Urban adopts new active shooter protocol

Kian Nassre

Infographic of deaths and injuries in school shootings in 2018, sorted by region. Source: Education Weekly. By Kian Nassre, Web Editor

In 2015, after a shooting at Los Angeles International Airport in 2013 where one Transportation Security Administration (TSA) officer died, the TSA released a video detailing the most effective ways to survive a shooting in a business or school. In the video, the TSA coined the catchphrase: Run, hide, fight. Since then, organizations and schools around the country have been adopting the new method. Now, Urban is doing the same.

Most schools, including Urban, had been using an outdated system for responding to an active shooter. The strategy was developed in Los Angeles after a series of drive-by shootings at schools in the area. Students and teachers at these schools were taught to stay still, remain silent, and remain out of view. Schools continue to employ this method, leading many to believe that this is the best way to remain safe during shootings. In fact, most schools still use this system, which is in reality only useful for drive-by shootings. But in 2006, the United States Department of Education released a study showing that quietly sheltering in place was not the most effective reaction during school shootings.

Charlotte Worsley, the Assistant Head for Student Life, led Urban’s efforts to implement a new active shooter drill. The Urban Safety Committee found a training run by a company named ALICE. The acronym ALICE stands for Alert Lockdown Inform Counter Evacuate. ALICE is a company that focuses on active shooter drills for individuals and groups from schools to families.

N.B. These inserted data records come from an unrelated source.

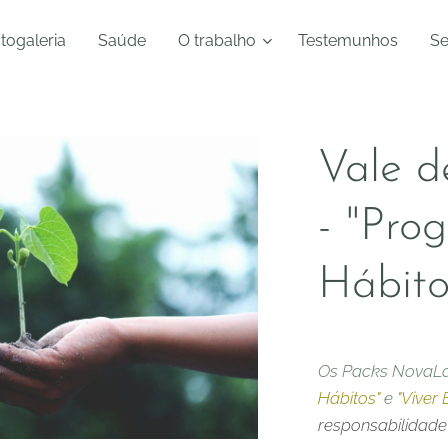
togaleria
Saúde
O trabalho
Testemunhos
Se
Vale 
- "Pr
Hábito
Os Packs NovaLa "
Hábitos"
e
"Viver
responsabilidad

ALICE was founded in response and after the Columbine shooting, in 1999. It was founded by Greg Crane, a former law enforcement officer and security consultant for more than 25 years.

At first, Urban sent just four people to do the ALICE training: Jennifer Epstein, Charlotte Worsley, Monique Perry, and David Coffman. “We did it, [and] we thought it was really good,” Worsley said. Urban then signed a three-year contract with the company. Urban’s faculty and staff have already completed the internet training part of the course, and the next step will include hosting an ALICE trainer for the public in March that three Urban teachers, as well as the school resource officer, Officer Granucci, will participate in.

The drill is composed of multiple steps that occur depending on the location of the shooter. The first step of the active shooter drill is to alert and inform people throughout the school with details of the shooter’s activity, including their location, appearance, and direction of movement. “The most important thing to do first is alert. The more information people have, the better they can save themselves,” Worsley said. After getting or giving information, the next step it to evacuate.

In an evacuation, individual classes and students would run from campus and meet at a set location far from the school. “The best thing to do is evacuate,” Worsley said. If evacuation isn’t possible because of the location of the shooter, barricading is the next best step.

“The idea of barricading yourself is giving yourself time to make a decision,” Worsley said. If barricading doesn’t work, the next step is called counter. Countering is based on the fact that “to shoot a gun, you need to be focused,” said Worsley, “[Countering] doesn’t mean going to find the shooter and tackling them, it just means being prepared if you have to face the shooter. Just start throwing things.” Throwing things breaks what’s called an OODA loop. An OODA loop is a cycle of focus that was developed by a United States Air Force Colonel, John Boyd. OODA stands for observe, orient, decide and act. Boyd applied the OODA loop to combat operations, but it can also be used to describe shooting a gun. If throwing something breaks the OODA loop, you and your peers have a better chance of surviving the attack.

Urban students and faculty have already practiced the part of the active shooter drill mandating that students barricade themselves in their classrooms, which is the lockdown part of ALICE. The next step toward practicing the entire drill is evacuation. The final step will be combining these actions, and the entire school will practice the full drill either this spring or next fall.

Schools are often the places where people learn how to enact drills for fires, earthquakes, and an active shooter situation that prepares them for the future. Worsley wants to continue practicing and perfecting the active shooter drill. In this age, things such as active shooter drills are becoming necessary. “It’s ridiculous. It’s ridiculous that I’m having to do this and that you’re having to do this. We should not be having to do this in school. But, if we’re going to have to do it, I’d rather do it enough that it does become instinctual,” Worsley said.